→ **Request A**:
In the listing, rewrite the lines from its start through the line containing "schreiben Sie mir!", swapping "Kontakt" for "Contact" and leaving everything else unchanged. Omit the pictures from your answer.

→ **Source passage**:
┏━━
Re: Can spark provide an option to start reduce stage early?

2015-02-03 Thread Kay Ousterhout
There's a JIRA tracking this here:
https://issues.apache.org/jira/browse/SPARK-2387

On Mon, Feb 2, 2015 at 9:48 PM, Xuelin Cao xuelincao2...@gmail.com wrote:

 In hadoop MR, there is an option *mapred.reduce.slowstart.completed.maps*

 which can be used to start reducer stage when X% mappers are completed. By
 doing this, the data shuffling process is able to parallel with the map
 process.

 In a large multi-tenancy cluster, this option is usually tuned off. But, in
 some cases, turn on the option could accelerate some high priority jobs.

 Will spark provide similar option?



Can spark provide an option to start reduce stage early?

2015-02-02 Thread Xuelin Cao
In hadoop MR, there is an option *mapred.reduce.slowstart.completed.maps*

which can be used to start reducer stage when X% mappers are completed. By
doing this, the data shuffling process is able to parallel with the map
process.

In a large multi-tenancy cluster, this option is usually tuned off. But, in
some cases, turn on the option could accelerate some high priority jobs.

Will spark provide similar option?
┗━━
→ **Request B**:
Answer these questions about the Spark mailing-list thread:
(i) Which Hadoop MR option lets the reducer stage start once a share of mappers are done?
(ii) What JIRA issue does the reply give for tracking this?
(iii) On what date did Kay Ousterhout's reply appear?

→ **Data listing**:
┏━━
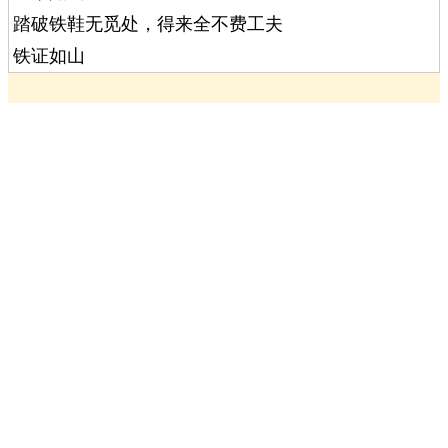
踏破铁鞋无觅处，得来全不费工夫
铁证如山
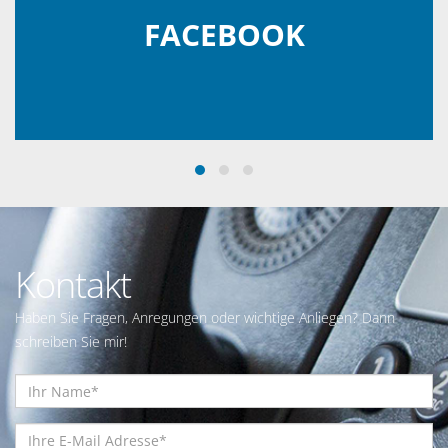
FACEBOOK
Kontakt
Haben Sie Fragen, Anregungen oder wichtige Anliegen? Dann
schreiben Sie mir!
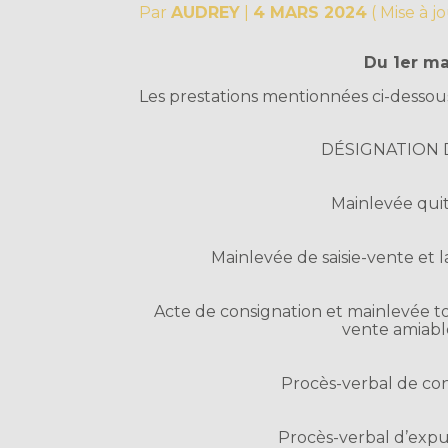
Par
AUDREY
|
4 MARS 2024
( Mise à j
Du 1er ma
Les prestations mentionnées ci-dessou
DÉSIGNATION 
Mainlevée quitt
Mainlevée de saisie-vente et 
Acte de consignation et mainlevée tot
vente amiabl
Procès-verbal de cons
Procès-verbal d’expul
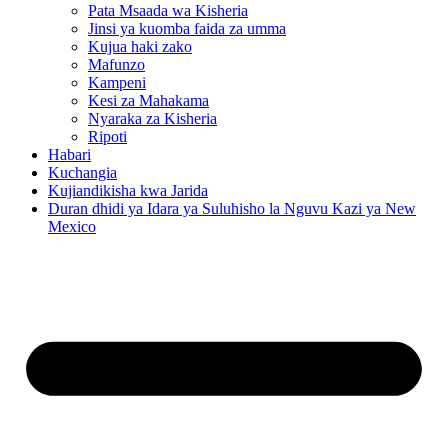
Pata Msaada wa Kisheria
Jinsi ya kuomba faida za umma
Kujua haki zako
Mafunzo
Kampeni
Kesi za Mahakama
Nyaraka za Kisheria
Ripoti
Habari
Kuchangia
Kujiandikisha kwa Jarida
Duran dhidi ya Idara ya Suluhisho la Nguvu Kazi ya New
Mexico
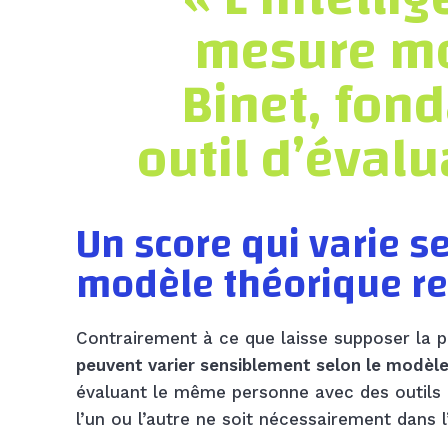
mesure mon
Binet, fon
outil d’évalu
Un score qui varie s
modèle théorique r
Contrairement à ce que laisse supposer la p
peuvent varier sensiblement selon le modèle 
évaluant le même personne avec des outils d
l’un ou l’autre ne soit nécessairement dans l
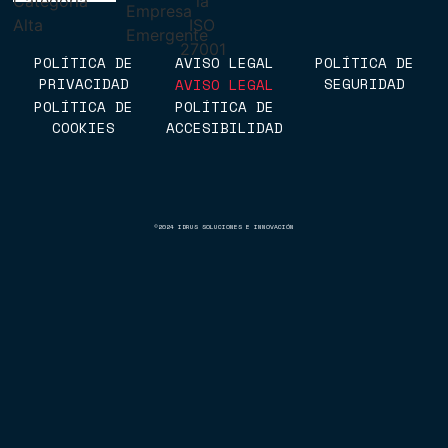
MAPS
POLÍTICA DE
AVISO LEGAL
POLÍTICA DE
PRIVACIDAD
SEGURIDAD
AVISO LEGAL
POLÍTICA DE
POLÍTICA DE
POLÍTICA DE
POLÍTICA DE
COOKIES
ACCESIBILIDAD
PRIVACIDAD
SEGURIDAD
POLÍTICA DE
POLÍTICA DE
COOKIES
ACCESIBILIDAD
©2024 IDRUS SOLUCIONES E INNOVACIÓN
┗━━
→ **Output A**:
踏破铁鞋无觅处，得来全不费工夫
铁证如山
FACEBOOK
Contact
Haben Sie Fragen, Anregungen oder wichtige Anliegen? Dann
schreiben Sie mir!

→ **Output B**:
(i) mapred.reduce.slowstart.completed.maps
(ii) SPARK-2387 (https://issues.apache.org/jira/browse/SPARK-2387)
(iii) 2015-02-03